Бесплатно читать онлайн Сорок три, или Главное, чтобы костюмчик сидел. Размышления мизантропа, не лишенного чувства юмора


© Николай Андреевич Боровой, 2021


ISBN 978-5-0055-5045-3

Создано в интеллектуальной издательской системе Ridero

СОРОК ТРИ, ИЛИ ГЛАВНОЕ, ЧТОБЫ КОСТЮМЧИК СИДЕЛ

Размышления мизантропа, не лишенного чувства юмора

Знаете, я напишу… Соленый ветер, свободные минуты, поток впечатлений… Я даже не знаю, что это в конце будет… Эссе о жизни, ее дилеммах и коллизиях, обильно приправленное впечатлениями и каждодневным опытом? Поток рассуждений о том, как эти дилеммы в жизни сам решал? Просто стремление освободиться от впечатлений, порожденных разговорами, хождением по Одессе и жизнью изо дня в день – томящих душу и знаковых? А может – рефлексия над жизнью вокруг, которая всегда и неотвратимо, касаясь вроде бы очень повседневных вещей, на самом деле невольно обращается чуть не к последнему, да к тому же, что главное, воплощает в себе нравственное переживание жизни: и вообще, уходящего к смерти, трагического и непостижимого дара, и водоворота социальных и повседневных обстоятельств, обычно и называемого «жизнь», в котором сознание, ощущение ни с чем не соизмеримой ценности этого дара обычно полностью утрачивается, выжигается и стирается, ибо не до того… А может – просто возраст, ведь сорок три, тянет вместе с жизнью и миром судить в первую очередь самого себя, вникать в пройденное и то, что ещё осталось, терзать себя вопросом, как оно совершится… На порядок сильнее, чем в двадцать два, когда пройденного, пусть и случилось в нем важнейшее, что-то огромное, очень мало, а впереди не «осталось», но словно бескрайняя даль, поле битвы и дел, на котором обязательно нужно раскрыть себя и попытаться быть человеком, побороться за что-то главное, не сломаться, самого себя не разменять и не предать, выстоять в соблазнах и ярости бурь, обрести и проложить дорогу, суметь и сделать на ней что-нибудь… Я не знаю, но всё равно напишу, ибо чувствую потребность… Опыт и жизнь, каждодневная, самая вроде бы обычная и даже вульгарная – разве может что-нибудь более научить истине, нравственной мудрости, чему-то последнему и главному, на чем зиждется раз и навсегда совершающаяся дорога? В каждодневном всегда проступает то сущностное, о чем пишут высокоумные трактаты и тома, часто – лживо, строят трудно понятные, в первую очередь самим их авторам обобщения и теории. Я не знаю, что получится…. но давайте посмотрим?

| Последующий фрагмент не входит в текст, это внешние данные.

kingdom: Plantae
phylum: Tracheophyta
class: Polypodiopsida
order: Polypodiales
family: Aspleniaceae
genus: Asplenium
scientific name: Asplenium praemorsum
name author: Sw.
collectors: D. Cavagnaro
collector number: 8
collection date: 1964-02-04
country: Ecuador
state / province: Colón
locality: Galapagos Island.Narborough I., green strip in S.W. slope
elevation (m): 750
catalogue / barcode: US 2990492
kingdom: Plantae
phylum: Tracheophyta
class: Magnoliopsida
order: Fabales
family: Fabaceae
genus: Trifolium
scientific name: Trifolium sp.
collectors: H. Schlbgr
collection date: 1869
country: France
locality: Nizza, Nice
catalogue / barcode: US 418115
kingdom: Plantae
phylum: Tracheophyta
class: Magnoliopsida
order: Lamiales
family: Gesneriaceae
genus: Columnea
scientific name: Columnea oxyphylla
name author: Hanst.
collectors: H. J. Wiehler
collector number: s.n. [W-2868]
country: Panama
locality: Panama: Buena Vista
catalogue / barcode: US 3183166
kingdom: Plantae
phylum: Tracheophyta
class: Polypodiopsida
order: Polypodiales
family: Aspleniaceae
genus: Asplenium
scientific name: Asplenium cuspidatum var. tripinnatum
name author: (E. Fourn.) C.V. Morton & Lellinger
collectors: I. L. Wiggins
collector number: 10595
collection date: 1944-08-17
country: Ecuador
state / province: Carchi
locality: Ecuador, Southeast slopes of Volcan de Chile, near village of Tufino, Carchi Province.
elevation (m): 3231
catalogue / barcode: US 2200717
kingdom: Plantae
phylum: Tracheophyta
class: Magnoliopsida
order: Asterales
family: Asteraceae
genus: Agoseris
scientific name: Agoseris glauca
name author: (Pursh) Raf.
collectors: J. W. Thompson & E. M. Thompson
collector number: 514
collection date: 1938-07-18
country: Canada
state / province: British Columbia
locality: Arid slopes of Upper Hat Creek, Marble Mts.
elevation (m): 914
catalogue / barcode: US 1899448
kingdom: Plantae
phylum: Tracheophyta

А все начинается с простого.

Захожу вчера на Новый Привоз, в известный на всю Одессу магазин больших размеров и так сказать – «стильной моды». Л…, хозяин и сосед по Люстдорфской дороге, как выяснилось, через две улицы, закомплексованный человек шестидесяти лет, восхитительная смесь еврейской бабушки, узбекского папы-мусульманина и прожитой в Одессе жизни, с первых секунд начинает подпрыгивать, лебезить и всемеренейше угождать, как делает это наверное с кучей «солидных» клиентов, «цвета» южного города – о чем речь, поясню далее… Вплоть до неприязни, честное слово. Дело делают, предполагаю, проклятый солидный вид, вечный со мною, двадцать лет жизни в стране, в которой, при всех недостатках, дано выживать, не растаптывая собственное человеческое достоинство, а само оно не всегда зависит от объема имущества, уровня кредитной карты и машины на паркинге, моя невольная радость от соседства по Люстдорфке и надо полагать, невинный вопрос – вы возьмёте евро по курсу или идти менять? В самом деле – за окном проливной ливень, а в кошельке только триста евро для трат и мелочь. Всё это, включая упоминание о Иерусалиме (треть одесского бизнеса, от магазинов до застроек – израильская), плюс готовность метнуть за раз триста евро, указывает на «серьезного клиента» и становится чередой хрестоматийных, вызывающих восторг комплексов, забавных и подходящих для театрального этюда подпрыгиваний, поз, присказок, стереотипных историй, предназначенных подчеркнуть собственную солидность и прочего, что говорит о желании угодить и крайне неуверенном ощущении себя, причем длится это, учитывая необходимость «подогнать по размеру» и «распарить швы», около часа. С теми клиентами, которых считает «солидными», он видимо всегда так себя и ведет… А мне с какого-то момента становится по настоящему интересно, но ещё более – жалко. Хочется обнять по дружески, спросить – слушай, ты же прожил жизнь, имеешь дом, собственный магазин с товаром на пару десятков тысяч, «двух детей и трёх внуков» (как с особым акцентом подчёркнуто), сын «ездит на пятом мерсе за четвертак», а самого тебя кинули на «полтора лимона зелени» (на этом акцент сделан тройной), то есть со всех статистических социальных мерок, на которые принято разменивать жизнь, достоен и «в топе», так что ж тебя так трясет, от чего корячишься, словно чувство неполноценности скукожило тебя и сделало подобным смятой жестяной банке от пива? Однако, интересно…

Очень многое проступает.

А что?

Серый пиджак очень хорошего покроя надевается мне на плечи с присказкой «все судьи и прокуроры у меня этот немецкий костюм берут».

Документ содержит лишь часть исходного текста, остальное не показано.